Abnormalities of the manubrium are a constant finding. The manubrium is short and deformed in EAC stenosis. In aural atresia, the manubrium is absent and the neck of the malleus is often fused to the atresia plate. The most common ossicular anomaly is fusion of the malleus and incus in the attic. The long process of the incus usually shows axis rotation or may be dysplastic. If the malleoincudal articulation is affected, the incudostapedial articulation is often dysplastic. The stapes is not as frequently involved as the rest of the ossicular chain, but its development is a very important factor for successful operation. Since there is an intimate relationship in the embryologic development of the stapes foot plate, the tympanic segment of the facial nerve, and the oval window, the radiologist must have a high index of suspicion for a malpositioned or exposed horizontal facial nerve and congenital absence of the oval window.4
- Abnormal position of the facial nerve, most typically its descending segment that travels more anteriorly and laterally than usual, possibly with multiple branches, some free within the middle ear cavity, that may go through the atretic plate. The tympanic segment may be displaced inferiorly, overlying the oval window, and is often dehiscent. In some cases, the tympanic segment shows an extremely anterior course, straight down from the first genu. The labyrinthine segment rarely shows anomalies (Fig. 105.8).

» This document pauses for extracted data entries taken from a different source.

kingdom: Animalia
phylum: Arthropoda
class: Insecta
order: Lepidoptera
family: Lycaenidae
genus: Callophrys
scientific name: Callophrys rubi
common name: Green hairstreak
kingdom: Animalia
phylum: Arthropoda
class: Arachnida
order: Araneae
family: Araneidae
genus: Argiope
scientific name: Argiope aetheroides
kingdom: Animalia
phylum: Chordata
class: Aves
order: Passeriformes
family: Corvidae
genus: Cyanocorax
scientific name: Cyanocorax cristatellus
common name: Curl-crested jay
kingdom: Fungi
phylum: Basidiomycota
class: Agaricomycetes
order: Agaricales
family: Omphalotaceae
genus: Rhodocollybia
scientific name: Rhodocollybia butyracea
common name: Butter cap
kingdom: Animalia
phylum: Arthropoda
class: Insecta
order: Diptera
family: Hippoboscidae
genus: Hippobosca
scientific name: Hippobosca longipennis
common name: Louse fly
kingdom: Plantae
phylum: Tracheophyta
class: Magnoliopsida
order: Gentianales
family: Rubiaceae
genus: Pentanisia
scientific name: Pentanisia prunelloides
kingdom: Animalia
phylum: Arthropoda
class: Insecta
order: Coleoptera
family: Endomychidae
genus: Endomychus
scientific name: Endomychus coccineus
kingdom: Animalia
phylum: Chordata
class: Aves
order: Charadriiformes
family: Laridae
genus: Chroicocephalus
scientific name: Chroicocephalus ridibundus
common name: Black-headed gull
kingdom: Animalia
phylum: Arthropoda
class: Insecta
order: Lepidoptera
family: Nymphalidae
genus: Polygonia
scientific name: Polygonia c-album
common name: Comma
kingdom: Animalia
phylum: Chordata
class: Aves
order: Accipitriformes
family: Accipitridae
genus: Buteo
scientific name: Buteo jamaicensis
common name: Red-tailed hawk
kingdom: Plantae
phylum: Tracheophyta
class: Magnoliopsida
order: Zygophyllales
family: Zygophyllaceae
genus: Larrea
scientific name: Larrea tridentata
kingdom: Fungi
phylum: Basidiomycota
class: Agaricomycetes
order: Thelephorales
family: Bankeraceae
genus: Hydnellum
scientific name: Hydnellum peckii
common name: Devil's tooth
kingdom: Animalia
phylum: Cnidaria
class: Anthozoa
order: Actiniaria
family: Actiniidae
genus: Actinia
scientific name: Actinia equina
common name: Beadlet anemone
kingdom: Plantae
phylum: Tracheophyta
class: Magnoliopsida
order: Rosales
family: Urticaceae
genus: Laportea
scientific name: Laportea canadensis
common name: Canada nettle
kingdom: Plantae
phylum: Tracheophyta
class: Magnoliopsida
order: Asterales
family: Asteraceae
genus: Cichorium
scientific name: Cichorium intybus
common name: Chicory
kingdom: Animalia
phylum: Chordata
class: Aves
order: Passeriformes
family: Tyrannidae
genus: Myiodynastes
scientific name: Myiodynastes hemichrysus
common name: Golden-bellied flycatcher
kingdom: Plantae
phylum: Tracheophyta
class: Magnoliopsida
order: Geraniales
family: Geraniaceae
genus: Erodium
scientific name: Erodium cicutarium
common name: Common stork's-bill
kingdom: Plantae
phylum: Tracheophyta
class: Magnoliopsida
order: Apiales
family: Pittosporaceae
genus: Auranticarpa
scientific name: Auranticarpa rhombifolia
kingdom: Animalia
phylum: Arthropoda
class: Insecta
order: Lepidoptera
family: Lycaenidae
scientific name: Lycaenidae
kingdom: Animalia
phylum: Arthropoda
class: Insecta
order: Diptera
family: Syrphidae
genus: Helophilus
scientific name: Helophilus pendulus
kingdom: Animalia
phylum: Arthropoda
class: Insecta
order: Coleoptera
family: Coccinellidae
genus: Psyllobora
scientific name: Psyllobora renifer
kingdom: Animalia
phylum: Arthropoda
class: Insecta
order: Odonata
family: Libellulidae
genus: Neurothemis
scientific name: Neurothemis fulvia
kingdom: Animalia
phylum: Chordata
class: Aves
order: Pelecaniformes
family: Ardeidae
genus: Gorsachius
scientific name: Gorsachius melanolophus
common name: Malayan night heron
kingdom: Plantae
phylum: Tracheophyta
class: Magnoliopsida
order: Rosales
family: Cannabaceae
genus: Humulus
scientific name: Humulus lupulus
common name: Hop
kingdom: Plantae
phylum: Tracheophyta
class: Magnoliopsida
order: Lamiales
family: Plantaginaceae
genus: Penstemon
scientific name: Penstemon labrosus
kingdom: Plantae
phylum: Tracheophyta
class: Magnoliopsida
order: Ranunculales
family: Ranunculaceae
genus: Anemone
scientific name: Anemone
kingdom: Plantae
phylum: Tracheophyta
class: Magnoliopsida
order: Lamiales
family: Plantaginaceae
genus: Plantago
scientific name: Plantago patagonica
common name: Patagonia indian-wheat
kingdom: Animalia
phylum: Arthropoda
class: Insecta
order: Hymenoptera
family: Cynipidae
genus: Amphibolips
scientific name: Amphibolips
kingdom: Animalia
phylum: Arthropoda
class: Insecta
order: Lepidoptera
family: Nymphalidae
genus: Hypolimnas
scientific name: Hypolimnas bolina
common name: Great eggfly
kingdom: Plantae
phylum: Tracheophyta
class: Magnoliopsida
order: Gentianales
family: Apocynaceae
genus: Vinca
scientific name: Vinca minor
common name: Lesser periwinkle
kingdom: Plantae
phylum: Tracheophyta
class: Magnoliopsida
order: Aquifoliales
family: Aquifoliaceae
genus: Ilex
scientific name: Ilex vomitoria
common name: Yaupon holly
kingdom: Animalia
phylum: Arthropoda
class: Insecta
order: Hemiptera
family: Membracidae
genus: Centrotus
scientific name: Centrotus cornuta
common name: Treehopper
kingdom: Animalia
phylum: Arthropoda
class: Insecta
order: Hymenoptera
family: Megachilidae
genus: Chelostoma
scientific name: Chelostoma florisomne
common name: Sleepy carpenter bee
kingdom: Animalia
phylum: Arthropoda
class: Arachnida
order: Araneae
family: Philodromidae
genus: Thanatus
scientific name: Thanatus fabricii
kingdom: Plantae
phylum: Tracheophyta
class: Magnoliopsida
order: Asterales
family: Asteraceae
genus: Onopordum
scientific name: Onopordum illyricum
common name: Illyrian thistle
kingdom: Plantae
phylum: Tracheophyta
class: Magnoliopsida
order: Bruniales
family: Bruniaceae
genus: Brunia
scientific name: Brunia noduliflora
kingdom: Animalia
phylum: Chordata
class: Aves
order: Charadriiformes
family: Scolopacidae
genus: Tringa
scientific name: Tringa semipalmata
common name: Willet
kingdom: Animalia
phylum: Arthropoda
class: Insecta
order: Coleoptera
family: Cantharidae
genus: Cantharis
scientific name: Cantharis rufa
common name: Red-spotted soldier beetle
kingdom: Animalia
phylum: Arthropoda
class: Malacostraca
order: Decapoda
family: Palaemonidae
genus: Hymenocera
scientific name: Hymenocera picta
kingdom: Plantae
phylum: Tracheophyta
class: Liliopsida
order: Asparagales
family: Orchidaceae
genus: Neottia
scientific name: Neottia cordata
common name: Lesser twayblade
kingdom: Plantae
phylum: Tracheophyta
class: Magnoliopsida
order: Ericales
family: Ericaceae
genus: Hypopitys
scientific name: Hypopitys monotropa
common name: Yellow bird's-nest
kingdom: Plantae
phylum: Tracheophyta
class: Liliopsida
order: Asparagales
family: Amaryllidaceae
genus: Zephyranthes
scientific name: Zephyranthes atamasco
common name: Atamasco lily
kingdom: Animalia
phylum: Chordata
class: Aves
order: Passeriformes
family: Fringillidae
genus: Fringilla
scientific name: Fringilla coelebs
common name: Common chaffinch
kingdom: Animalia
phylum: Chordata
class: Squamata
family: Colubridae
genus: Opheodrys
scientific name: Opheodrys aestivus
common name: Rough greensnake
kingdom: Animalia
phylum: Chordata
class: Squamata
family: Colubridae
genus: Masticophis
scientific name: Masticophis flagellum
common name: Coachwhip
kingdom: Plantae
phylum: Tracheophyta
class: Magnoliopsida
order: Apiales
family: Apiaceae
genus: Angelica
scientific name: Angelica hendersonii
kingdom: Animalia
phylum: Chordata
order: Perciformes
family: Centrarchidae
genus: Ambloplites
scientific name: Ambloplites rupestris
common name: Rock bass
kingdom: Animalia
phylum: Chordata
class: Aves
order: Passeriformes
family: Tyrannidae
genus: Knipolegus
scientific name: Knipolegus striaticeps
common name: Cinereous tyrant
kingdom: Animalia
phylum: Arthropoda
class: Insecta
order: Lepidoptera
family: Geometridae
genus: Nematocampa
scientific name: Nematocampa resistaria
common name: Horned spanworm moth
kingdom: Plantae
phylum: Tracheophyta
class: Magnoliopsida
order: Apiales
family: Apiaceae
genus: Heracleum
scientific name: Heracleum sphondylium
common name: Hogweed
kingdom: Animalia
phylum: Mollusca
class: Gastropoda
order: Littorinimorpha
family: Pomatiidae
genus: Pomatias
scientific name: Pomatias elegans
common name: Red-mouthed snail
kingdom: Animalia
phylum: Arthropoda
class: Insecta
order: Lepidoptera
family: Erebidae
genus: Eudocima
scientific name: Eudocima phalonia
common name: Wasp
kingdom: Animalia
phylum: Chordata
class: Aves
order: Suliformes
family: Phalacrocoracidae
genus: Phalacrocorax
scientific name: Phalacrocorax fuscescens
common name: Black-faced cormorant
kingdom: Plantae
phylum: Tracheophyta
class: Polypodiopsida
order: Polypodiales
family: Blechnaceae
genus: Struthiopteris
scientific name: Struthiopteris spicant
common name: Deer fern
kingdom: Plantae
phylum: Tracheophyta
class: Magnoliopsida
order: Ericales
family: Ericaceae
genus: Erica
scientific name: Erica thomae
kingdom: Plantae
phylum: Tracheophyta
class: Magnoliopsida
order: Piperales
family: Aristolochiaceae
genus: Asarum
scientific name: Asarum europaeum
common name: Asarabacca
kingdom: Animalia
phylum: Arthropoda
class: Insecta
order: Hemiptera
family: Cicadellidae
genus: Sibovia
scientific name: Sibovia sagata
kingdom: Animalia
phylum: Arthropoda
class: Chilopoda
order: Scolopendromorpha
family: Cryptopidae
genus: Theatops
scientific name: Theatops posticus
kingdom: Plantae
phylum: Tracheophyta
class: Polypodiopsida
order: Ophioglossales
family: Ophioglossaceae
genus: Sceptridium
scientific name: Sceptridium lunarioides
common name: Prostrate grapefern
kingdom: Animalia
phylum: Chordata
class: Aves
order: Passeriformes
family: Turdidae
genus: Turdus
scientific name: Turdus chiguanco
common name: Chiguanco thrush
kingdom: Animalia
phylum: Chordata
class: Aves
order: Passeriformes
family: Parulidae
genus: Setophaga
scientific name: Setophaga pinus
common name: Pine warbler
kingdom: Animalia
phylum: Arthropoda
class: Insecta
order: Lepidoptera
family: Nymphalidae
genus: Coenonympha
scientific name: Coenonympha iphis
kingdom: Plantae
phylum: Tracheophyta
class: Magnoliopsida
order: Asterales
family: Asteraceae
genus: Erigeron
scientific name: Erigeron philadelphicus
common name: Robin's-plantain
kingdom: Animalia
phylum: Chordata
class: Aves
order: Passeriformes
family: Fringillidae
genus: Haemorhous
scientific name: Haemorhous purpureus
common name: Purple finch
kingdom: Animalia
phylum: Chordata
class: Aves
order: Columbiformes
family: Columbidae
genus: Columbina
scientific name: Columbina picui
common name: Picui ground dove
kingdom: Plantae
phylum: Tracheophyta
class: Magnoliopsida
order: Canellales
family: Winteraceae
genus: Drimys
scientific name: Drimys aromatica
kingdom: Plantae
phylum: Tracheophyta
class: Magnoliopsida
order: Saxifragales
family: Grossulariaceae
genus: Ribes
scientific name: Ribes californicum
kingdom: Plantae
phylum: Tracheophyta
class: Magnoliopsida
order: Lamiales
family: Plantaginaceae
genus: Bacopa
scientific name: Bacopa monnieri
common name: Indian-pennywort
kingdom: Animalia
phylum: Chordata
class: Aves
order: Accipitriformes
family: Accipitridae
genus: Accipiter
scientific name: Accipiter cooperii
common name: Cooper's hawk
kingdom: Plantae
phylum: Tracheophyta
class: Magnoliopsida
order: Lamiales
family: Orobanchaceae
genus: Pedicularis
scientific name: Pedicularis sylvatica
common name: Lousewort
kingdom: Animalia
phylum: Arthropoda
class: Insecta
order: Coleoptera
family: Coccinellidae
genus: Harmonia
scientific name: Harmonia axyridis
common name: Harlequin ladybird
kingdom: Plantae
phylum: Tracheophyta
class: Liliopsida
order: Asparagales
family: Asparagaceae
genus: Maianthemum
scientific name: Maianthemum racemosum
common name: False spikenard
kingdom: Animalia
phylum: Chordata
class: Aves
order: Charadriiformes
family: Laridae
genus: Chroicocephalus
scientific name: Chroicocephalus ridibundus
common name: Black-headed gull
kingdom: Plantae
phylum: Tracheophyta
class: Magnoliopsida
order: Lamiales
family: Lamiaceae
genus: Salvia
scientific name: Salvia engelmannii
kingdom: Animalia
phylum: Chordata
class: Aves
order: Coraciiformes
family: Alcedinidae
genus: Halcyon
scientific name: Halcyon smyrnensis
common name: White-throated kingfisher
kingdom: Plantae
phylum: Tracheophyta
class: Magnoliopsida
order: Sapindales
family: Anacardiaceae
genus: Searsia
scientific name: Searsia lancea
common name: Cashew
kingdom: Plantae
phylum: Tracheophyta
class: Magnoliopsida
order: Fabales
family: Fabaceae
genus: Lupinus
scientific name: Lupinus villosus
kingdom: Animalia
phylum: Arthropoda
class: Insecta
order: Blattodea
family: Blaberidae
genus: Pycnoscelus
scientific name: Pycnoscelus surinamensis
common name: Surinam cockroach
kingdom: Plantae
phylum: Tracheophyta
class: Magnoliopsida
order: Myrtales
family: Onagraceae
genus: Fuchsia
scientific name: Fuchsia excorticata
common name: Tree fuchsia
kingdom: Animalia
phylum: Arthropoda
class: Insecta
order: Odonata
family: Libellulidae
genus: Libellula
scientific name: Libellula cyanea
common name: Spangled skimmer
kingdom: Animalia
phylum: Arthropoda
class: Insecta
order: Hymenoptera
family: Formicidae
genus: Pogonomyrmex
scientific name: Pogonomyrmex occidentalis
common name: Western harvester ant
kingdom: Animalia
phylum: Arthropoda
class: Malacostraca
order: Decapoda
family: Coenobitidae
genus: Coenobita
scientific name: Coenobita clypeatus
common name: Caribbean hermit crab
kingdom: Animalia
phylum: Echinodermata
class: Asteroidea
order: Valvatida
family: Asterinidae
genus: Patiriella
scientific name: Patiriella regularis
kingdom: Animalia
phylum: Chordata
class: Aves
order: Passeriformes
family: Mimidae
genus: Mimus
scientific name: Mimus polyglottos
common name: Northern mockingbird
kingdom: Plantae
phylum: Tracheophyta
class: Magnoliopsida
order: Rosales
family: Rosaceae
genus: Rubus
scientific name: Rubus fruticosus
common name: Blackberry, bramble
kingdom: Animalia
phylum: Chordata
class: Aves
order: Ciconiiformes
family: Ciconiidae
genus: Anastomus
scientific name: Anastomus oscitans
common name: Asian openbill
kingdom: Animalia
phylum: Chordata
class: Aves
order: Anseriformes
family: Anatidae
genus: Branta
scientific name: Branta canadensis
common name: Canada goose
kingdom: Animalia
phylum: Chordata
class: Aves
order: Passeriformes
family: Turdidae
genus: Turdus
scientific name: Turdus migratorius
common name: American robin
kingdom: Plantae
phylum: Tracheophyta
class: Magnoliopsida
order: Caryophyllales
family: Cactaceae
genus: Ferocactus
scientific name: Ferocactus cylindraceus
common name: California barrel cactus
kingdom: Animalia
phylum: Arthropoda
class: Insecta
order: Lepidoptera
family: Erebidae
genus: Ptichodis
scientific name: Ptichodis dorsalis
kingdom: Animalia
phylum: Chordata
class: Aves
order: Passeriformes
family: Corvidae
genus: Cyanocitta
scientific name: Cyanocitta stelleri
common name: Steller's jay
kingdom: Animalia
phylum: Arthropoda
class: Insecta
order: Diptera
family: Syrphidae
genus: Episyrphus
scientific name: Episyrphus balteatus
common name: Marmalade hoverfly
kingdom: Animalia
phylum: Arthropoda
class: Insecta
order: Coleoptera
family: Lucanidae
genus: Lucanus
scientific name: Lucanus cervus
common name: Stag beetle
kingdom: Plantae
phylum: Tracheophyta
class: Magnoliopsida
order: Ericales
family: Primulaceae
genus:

- Abnormal height of the roof of the mastoid and lack of development in general (Figs. 105.9 and 105.10). The mastoid process is often hypoplastic or aplastic, in turn affecting the temporomandibular joint. The space between the facial nerve as it extends caudally through the atretic plate and the tegmen should be at least 1 cm for a safe surgical approach.
- Acquired middle ear disease is sometimes related to abnormal development of the protympanum and bony eustachian tube (Fig. 105.10).
- Congenital or acquired cholesteatoma (Fig. 105.11). Membranous atresia or a tight stenosis may prevent normal migration of keratinizing or squamous epithelium, resulting in a cholesteatoma.